The First Men in the Moon was later superbly remade as a BBC tv movie The First Men in the Moon (2010) with Mark Gatiss as Cavor and Rory Kinnear as Bedford.
Ray Harryhausen’s other films are:– the atomic dinosaur film The Beast from 20,000 Fathoms (1953); the giant atomic octopus film It Came from Beneath the Sea (1955); the alien invader film Earth Vs. The Flying Saucers (1956); the alien monster film 20 Million Miles to Earth (1957); The 7th Voyage of Sinbad (1958); The 3 Worlds of Gulliver (1960); the Jules Verne adaptation Mysterious Island (1961); the Greek myth adventure Jason and the Argonauts (1963); the caveman vs dinosaurs epic One Million Years B.C. (1966); the dinosaur film The Valley of Gwangi (1969); the two Sinbad sequels The Golden Voyage of Sinbad (1973) and Sinbad and the Eye of the Tiger (1977); and the Greek myth adventure Clash of the Titans (1981).
Nathan Juran’s other films are:– the historical horror film The Black Castle (1952), the giant bug film The Deadly Mantis (1957), Harryhausen’s 20 Million Miles to Earth (1957), the classic bad films The Brain from Planet Arous (1957) and Attack of the 50 Foot Woman (1958), Harryhausen’s The 7th Voyage of Sinbad (1958), Jack the Giant Killer (1962) and The Boy Who Cried Werewolf (1973).

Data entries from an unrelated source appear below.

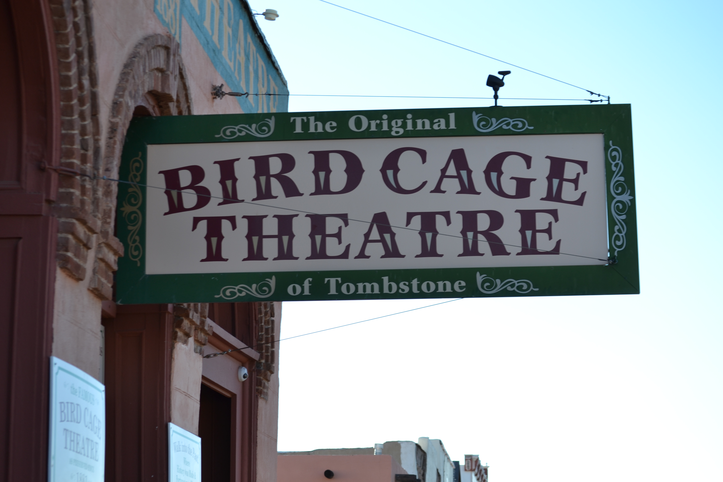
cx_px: 362
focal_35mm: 82
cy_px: 241
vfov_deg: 16.6
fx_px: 1657
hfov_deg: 24.6
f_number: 6.3
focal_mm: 55
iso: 100
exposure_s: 1/160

Nigel Kneale’s other film scripts were The Abominable Snowman (1957), Quatermass 2/The Enemy from Space (1957), Hammer’s The Witches/The Devil’s Own (1966), Quatermass and the Pit (1967) and uncredited work on Halloween III: Season of the Witch (1982). Kneale’s teleplays were:– The Quatermass Experiment (1953), 1984 (1954) from the George Orwell novel, The Creature (1955), Quatermass II (1955), Quatermass and the Pit (1958-9), The Road (1963), about a haunting that may in fact be an example of time travel, The Year of the Sex Olympics (1968) about a future where the populace is pacified by televised sexual competitions, Wine of India (1970) about a future society that enforces euthanasia, The Stone Tape (1972) about the investigation of ghostly phenomena, the tv series Beasts (1976), Quatermass/The Quatermass Conclusion (1979), the comedy series Kinvig (1981) about an SF fans who has an encounter with aliens, and the ghost story tv movie The Woman in Black (1989). The Quatermass Xperiment/The Creeping Unknown (1955) was adapted from Kneale’s tv play without his involvement.